When handing out the cards I realise that a fair proportion of the children request a card. Each are quizzed on their injury and produce the cuts scraps and grazes that they are walking around with.

One child is slightly confused, but puts his hand up anyway. When asked, he shows us his elbow which has a minor scrap which has already healed.

The card is declined on this basis.

He then insists he still needs one and shows us another injury that has healed, when rejected again he points to his knee and insists he has muscle pain. We giggle and I think back to my childhood days at primary school when receiving a little TLC and from the school nurse made me feel so special and cared for and somehow a plaster could turn a child into a school celebrity for the day.

I wonder if a little affection is what he is really after.

When assisting the first aider I enjoy conversations with the children. Being involved with pruning them, cutting their finger and toes nails creates an automatic nurturing connection. I ask simple things, like their name, their age and how they received their injuries.

They seem taken back that I care to ask, and they smile excitedly and shyly when I try to talk to them. When the camera comes out they are comfortable with me taking a picture though a little surprised that I would want to.

They relax and smile beautifully for the camera.

Their injuries seem minor at first, but as the iodine is applied, puss and blood come gushing out. I’m horrified, but this continues for each child that is tended to. These minor injuries exposed to the dirt and grime of Dhaka’s streets, when the children are sleeping rough and have nowhere to clean and no clothes to change into become infected quickly. Untreated, I see now that these could easily result in catastrophe.

I ask one of the boys how he received his injury. He looks no more than 8 or 9 years old. He innocently tells me a familiar childhood story. Two days prior he was chased by a dog and whilst running he fell and injured his knee. I can see that his jeans are torn at the point of injury and the emotions of the event are relived while telling this story.

A boy with his foot in bandage was carried over by one of the volunteers. His name was Robin, he looked slightly dazed but answered all questions with a smile. He told us his foot was run over by a bus.

He was taken to hospital by the police two months ago where they bandaged it up and then dropped him back to the railway station. He has no Mum and no Dad so was probably given very little attention because he was ‘just a street kid’. The first aider started undoing his bandage which was covered in dirt.

Robin was covered in flies and once the bandage was unravelled…  we became quickly aware that his foot was rotting away.

It was explained to Robin he would have the bandage changed for now but he would have to go into hospital. We offered to take him there but we were told the hospital was closed on Friday. So they made an appointment to collect him at 8 o clock the next morning. We became even more concerned at this point.
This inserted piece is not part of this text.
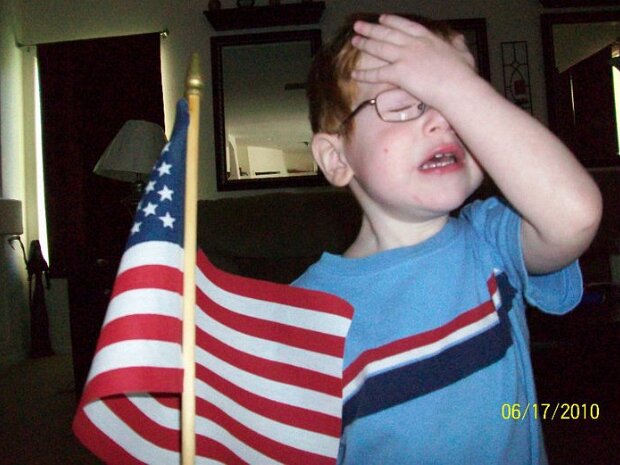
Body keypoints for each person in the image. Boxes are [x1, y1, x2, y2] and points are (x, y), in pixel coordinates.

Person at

He needed somewhere to stay for the night as he was clearly scared and sleeping rough in this condition was unimaginable to us. We thought what if they didn’t find him the next day or he missed them for whatever reason. We asked if It was possible for him to go to a shelter-home that very night? The volunteers said they would try but it will most probably be after his hospital appointment. We were horrified by the condition of this boy.

We stocked up on medical supplies for the Potoshishu first aid box then headed back to the hotel. We spent the evening traumatised and trying to come to terms with what we had seen. The thought of this boy being out on the streets scared and so poorly was unbearable.

In the morning we called Brother Lucio, a catholic priest who is the founder of Potoshishu. He told us the boy spent the night in a shelter and was taken to hospital in the morning.

I cannot put into words the admiration I have for the work that this organisation and its volunteers do. They are able to make such great impact with such little resource. They reach out to these neglected and otherwise forgotten or invisible children.